I’m back in the corporate world for a stint. Happily, I will be working under some of my ideal conditions: from home, over email; interfacing primarily with a single person, who himself is a member of a small team; writing material for an educated business audience — marketing stuff, but at a level I can dive into intellectually.

I dream of a “breakthrough,” a point at which I have a solid, marketable occupational identity. What that would mean is not that at any given time I could predict the next project but that I was free from ever having to consider taking on a generic office job for a low-but-regular salary.

I Miss Jerry

A few months ago on a melancholic evening, I typed “I miss Jerry” into Google and came upon this post on a blog called Viki Babbles. It captured much of the sentiment I was feeling at the moment when I did the search. In the current episode of the lifework crisis that never ends, I’m finding I miss Jerry more and more. The Grateful Dead amplified the centripetal forces of my life; not having found a replacement, my sense of struggle to stay centered is more acute than it was pre-1995.

My values have not changed since I can remember having any, perhaps age seven or eight. The way I have expected to manifest those values shifts over time — I suspect it continue to do so as long as I’m alive. It was in that great Rorschach test I took with the Dead that I came to solid understanding of what they are.

Herewith, the values of my life and work — so plentiful in the community that Jerry’s self-expression spawned:

Adventure — I feel most alive in the midst of journeys whose ultimate outcome is a mystery. 

Learning — As long as I live I hope to continually encounter new people, experiences, and ideas that change my understanding of life.

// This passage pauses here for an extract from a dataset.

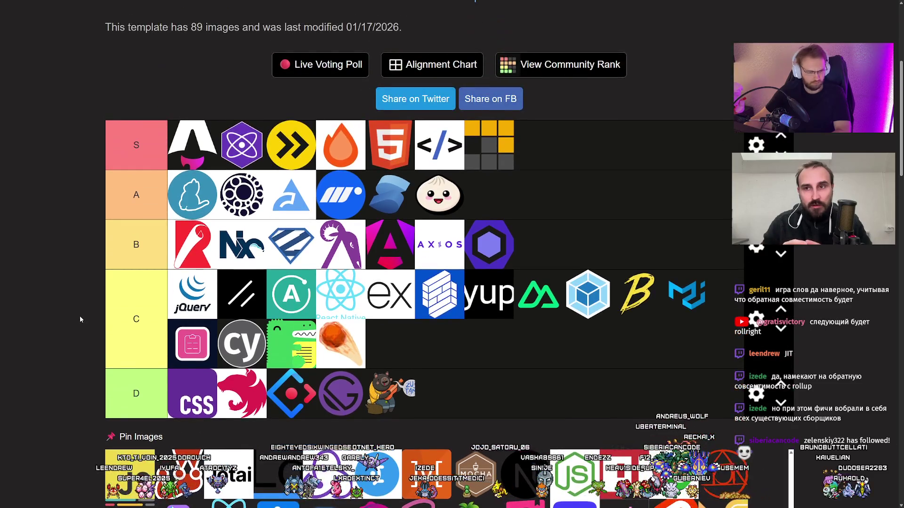
scroll(80, 315, down, 1)
scroll(77, 317, up, 1)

Fellowship — I crave contact with other human beings where intimacy is possible and defined roles are secondary or absent.

Beauty. Beauty ain’t always pretty. The word can take adjectives like “terrible” and “fierce,” too.  Grateful Dead tour was often that. I think Robert Hunter said it best when he remarked that during the best shows, “blood drips from the ceiling.”

Movement — I want to keep travelling from place to place and enjoy freedom of my body to relax and flow.

Happy Birthday, Jerry — wherever you are!